== Selected passage ==

Skip to main content
All articles

Zero Trust Networking on AWS, Azure, and GCP: A Practical Implementation Guide

Identity-based access, micro-segmentation, PrivateLink, Private Endpoints, and VPC Service Controls -- real implementation patterns across all three major clouds.

CloudToolStack TeamApril 5, 202616 min read

Beyond the Perimeter: Why Zero Trust Is Not Optional

The traditional network security model -- trust everything inside the perimeter, block everything outside -- was already failing before cloud adoption. In the cloud, it is fundamentally broken. There is no perimeter. Your workloads run across VPCs, regions, and providers. Your users connect from home networks, coffee shops, and mobile devices. Your partners access APIs from their own cloud accounts. The attack surface is everywhere, and a compromised credential or misconfigured security group gives an attacker lateral movement across your entire environment.

Zero trust networking replaces implicit trust with explicit verification. Every request, every connection, every API call must prove its identity and authorization before being allowed. This is not a product you buy. It is an architecture you build, layer by layer, using the native services each cloud provider offers. This article covers practical implementation patterns on AWS, Azure, and GCP -- not the marketing version, but the engineering version with real configurations and hard-won lessons.

The Core Principles

Zero trust is built on four pillars, and skipping any one of them undermines the entire model.

  • Identity-based access: Every entity (user, service, device) has a verified identity. Network location does not confer trust. Being inside the VPC does not mean you are authorized.
  • Least-privilege authorization: Every identity gets the minimum permissions needed and nothing more. This applies to IAM policies, security group rules, and API scopes.
  • Micro-segmentation: Network segments are small and isolated. Services can only reach the specific endpoints they need, not entire subnets or VPCs.
  • Continuous verification: Trust is not a one-time check. Sessions are validated continuously. Tokens expire. Certificates rotate. Anomalous behavior triggers re-authentication.

AWS: Building Zero Trust with VPC and IAM

Private connectivity with VPC Endpoints and PrivateLink

The first step in AWS zero trust is eliminating unnecessary internet exposure. VPC Interface Endpoints (powered by AWS PrivateLink) create private connections between your VPC and AWS services without traversing the public internet. Instead of your EC2 instance calling the S3 API over the internet through a NAT Gateway, the traffic stays on the AWS network via a private endpoint in your VPC.

Deploy VPC endpoints for every AWS service your workloads use: S3, DynamoDB, SQS, SNS, Secrets Manager, KMS, ECR, CloudWatch Logs, and SSM at minimum. Each endpoint costs approximately $7.30 per month per AZ plus data processing charges, but this is typically cheaper than NAT Gateway data processing at $0.045 per GB. More importantly, it removes the internet path entirely. No internet path means no internet-based attack vector.

===

• Your tasks:
(a) In the zero trust guide, switch "PrivateLink" to "Private Service Connect" and write out the passage starting at "Zero Trust Networking on" and ending at "three major clouds.".
(b) Summarize the zero trust guide in two sentences.

== Extracted information ==

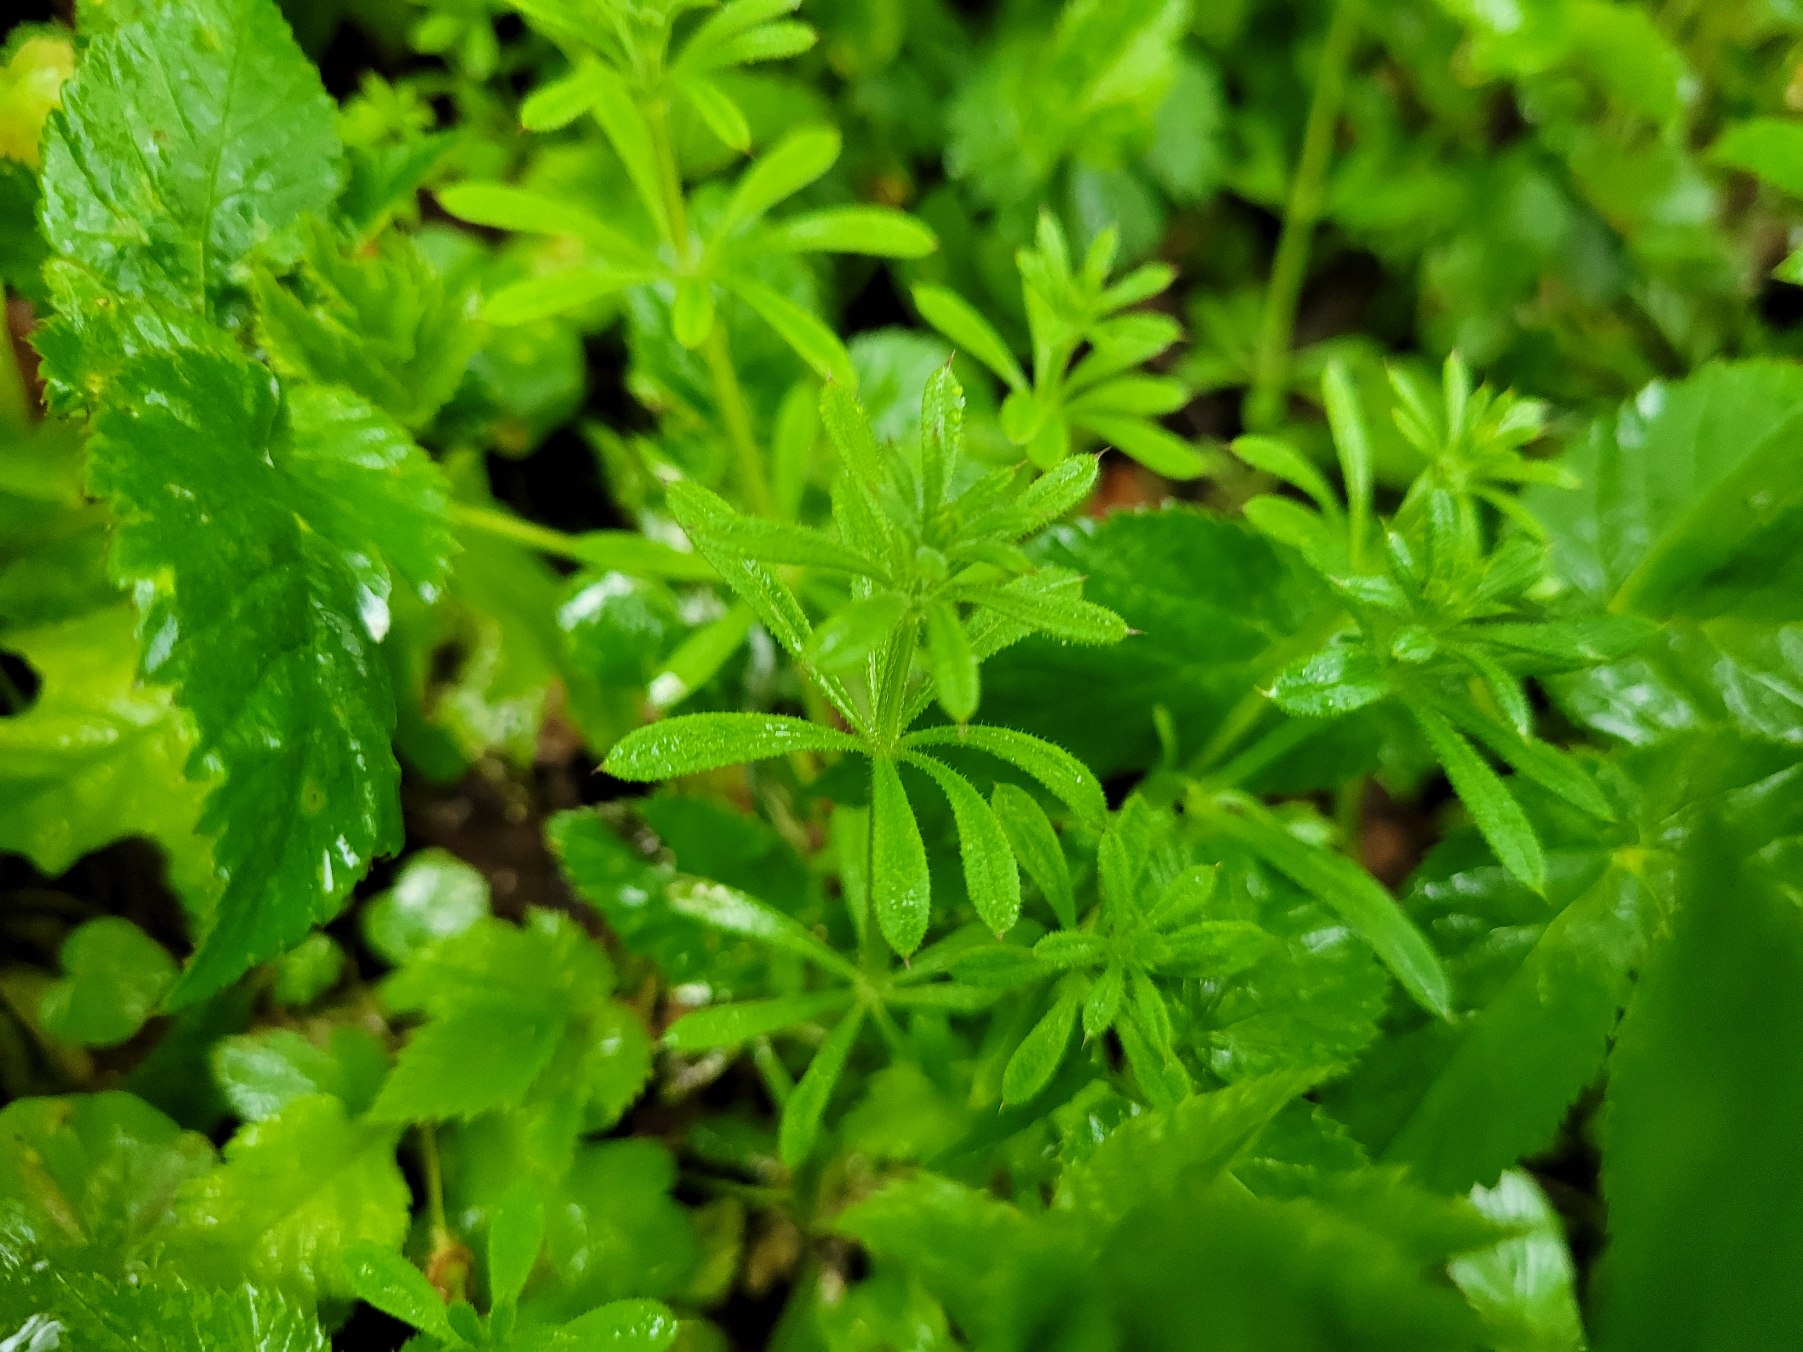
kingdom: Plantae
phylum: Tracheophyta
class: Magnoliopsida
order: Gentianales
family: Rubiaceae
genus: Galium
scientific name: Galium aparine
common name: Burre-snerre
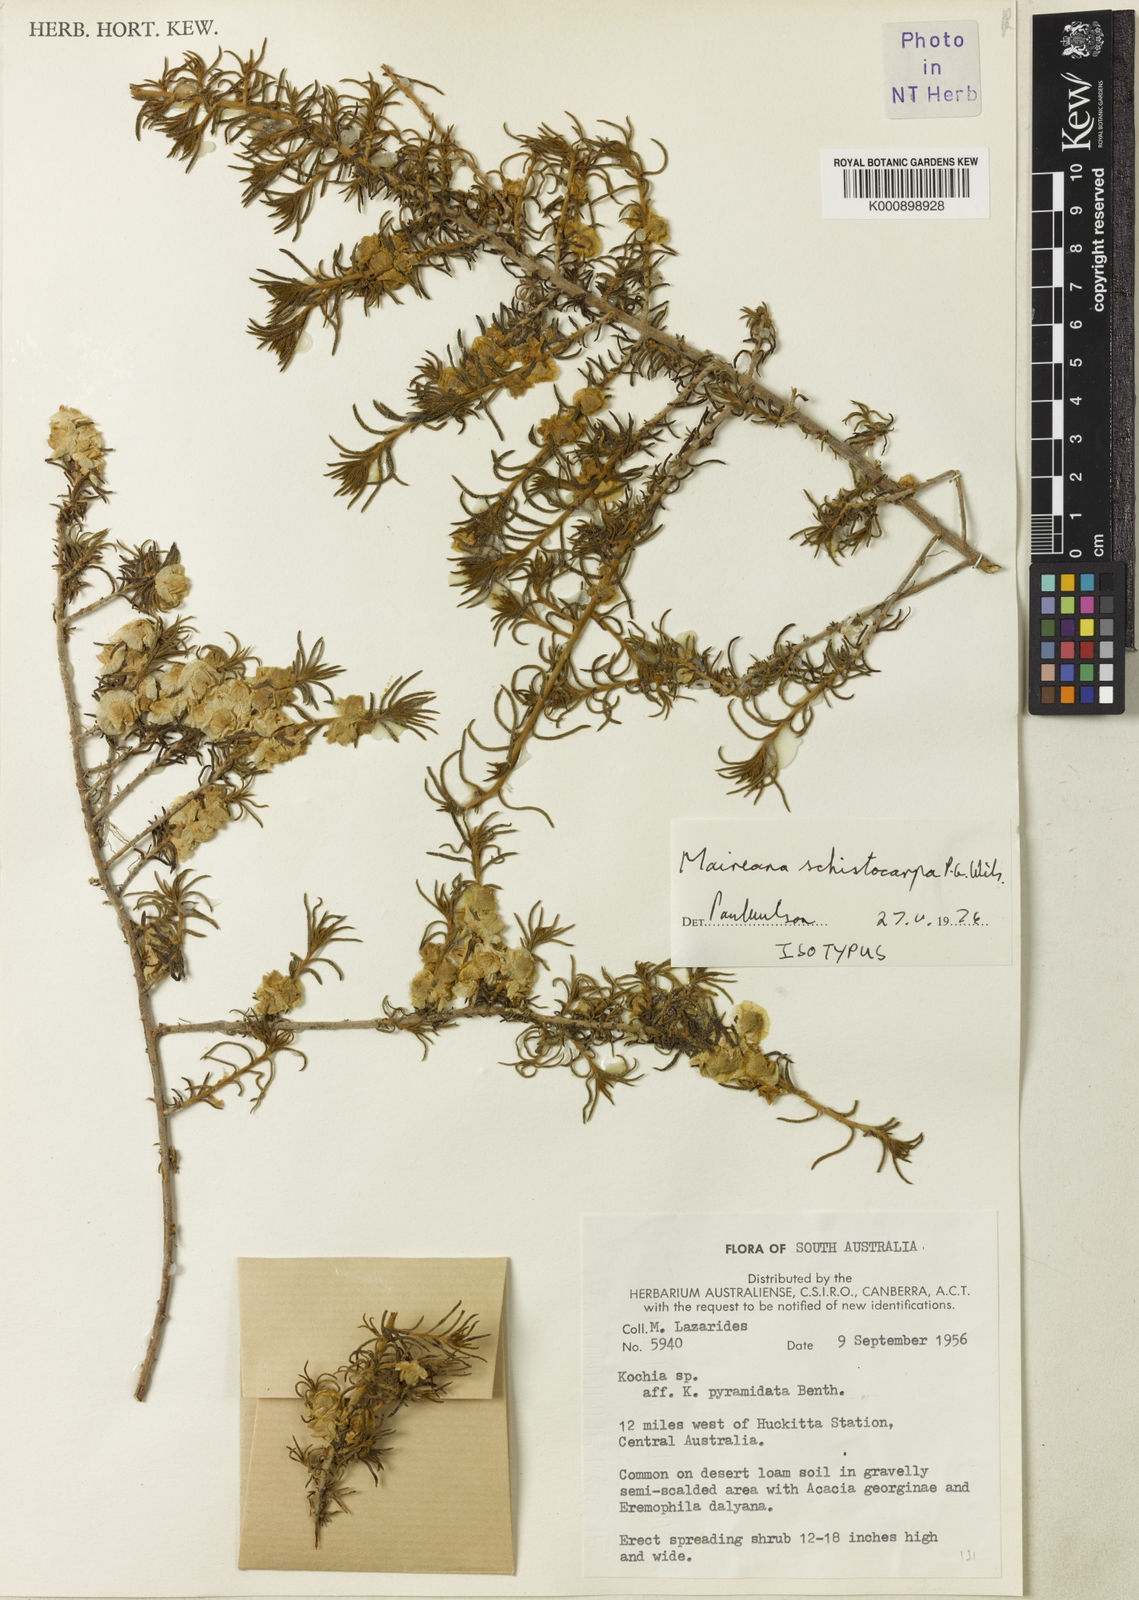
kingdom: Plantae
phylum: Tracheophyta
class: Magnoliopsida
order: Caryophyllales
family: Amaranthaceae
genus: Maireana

===
== Extracted information ==

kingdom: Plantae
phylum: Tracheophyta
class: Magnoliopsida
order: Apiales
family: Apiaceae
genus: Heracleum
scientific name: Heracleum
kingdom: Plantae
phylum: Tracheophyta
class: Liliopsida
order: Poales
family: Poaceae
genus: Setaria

===
== Extracted information ==

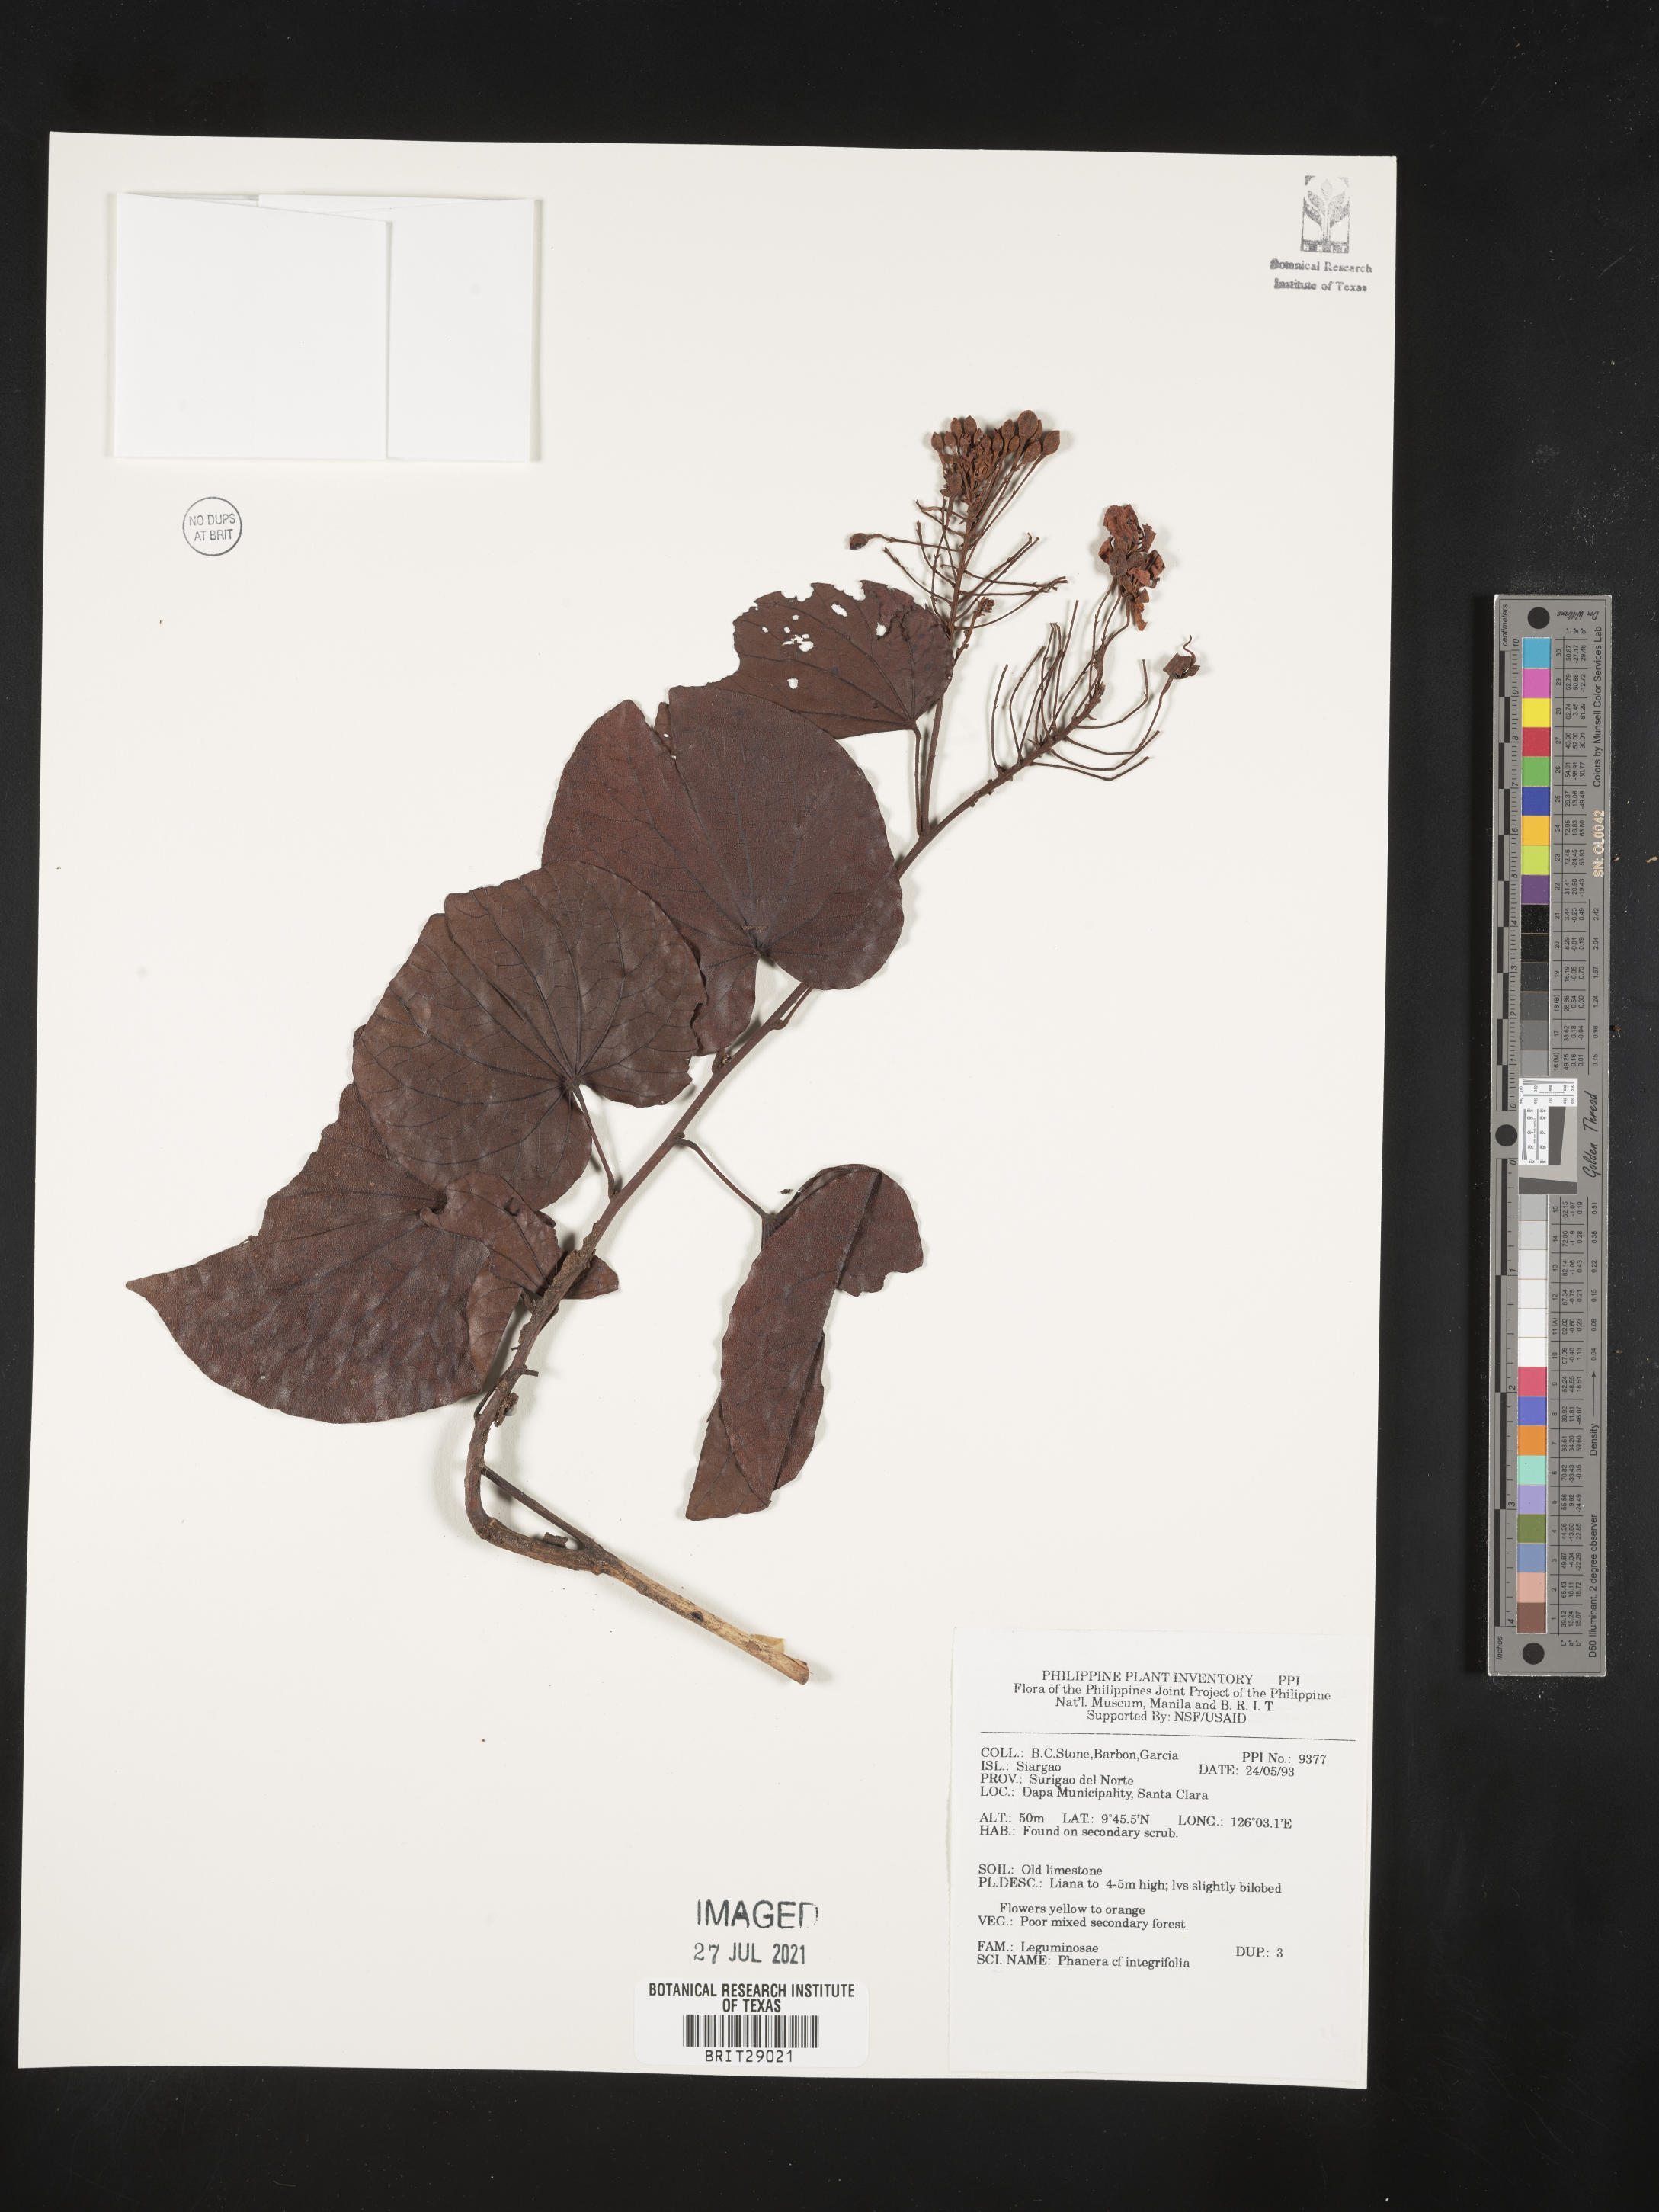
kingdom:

===

• Answer set:
(a)
Zero Trust Networking on AWS, Azure, and GCP: A Practical Implementation Guide

Identity-based access, micro-segmentation, Private Service Connect, Private Endpoints, and VPC Service Controls -- real implementation patterns across all three major clouds.

(b) Zero trust networking replaces the perimeter model, which is fundamentally broken in the cloud, with explicit verification of every request, and it rests on identity-based access, least-privilege authorization, micro-segmentation, and continuous verification. On AWS, the first step is eliminating unnecessary internet exposure by deploying VPC endpoints powered by PrivateLink for every service workloads use, which keeps traffic on the AWS network and is typically cheaper than NAT Gateway data processing.